#### DATASET EXCERPT

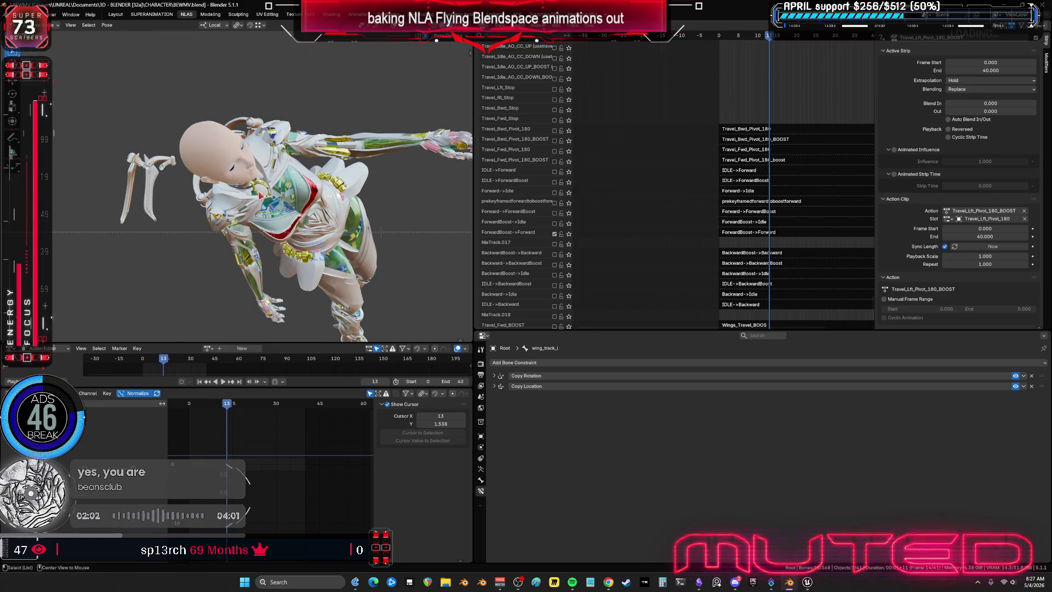
middle_click_drag(345, 215, 332, 207)
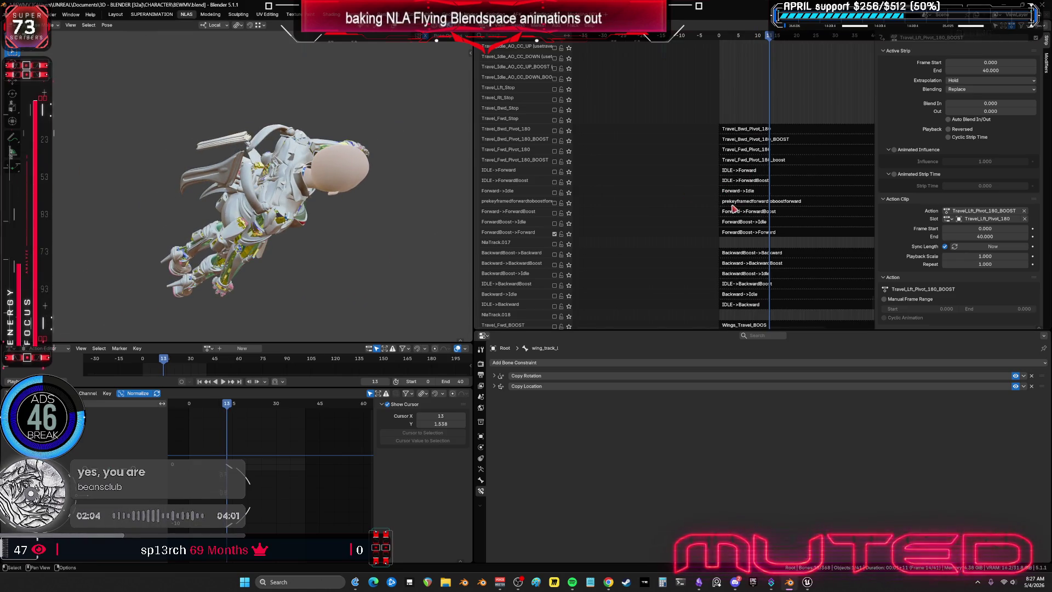
Select the ForwardBoost->Forward strip, enable the ForwardBoost->Idle track, and scrub back to frame 0
left_click(746, 232)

#### WHAT NEEDS TO BE DONE
Word for word, restate the material above; do not carry over the pictures.

#### SOLVED EXERCISE
middle_click_drag(345, 215, 332, 207)
Select the ForwardBoost->Forward strip, enable the ForwardBoost->Idle track, and scrub back to frame 0
left_click(746, 232)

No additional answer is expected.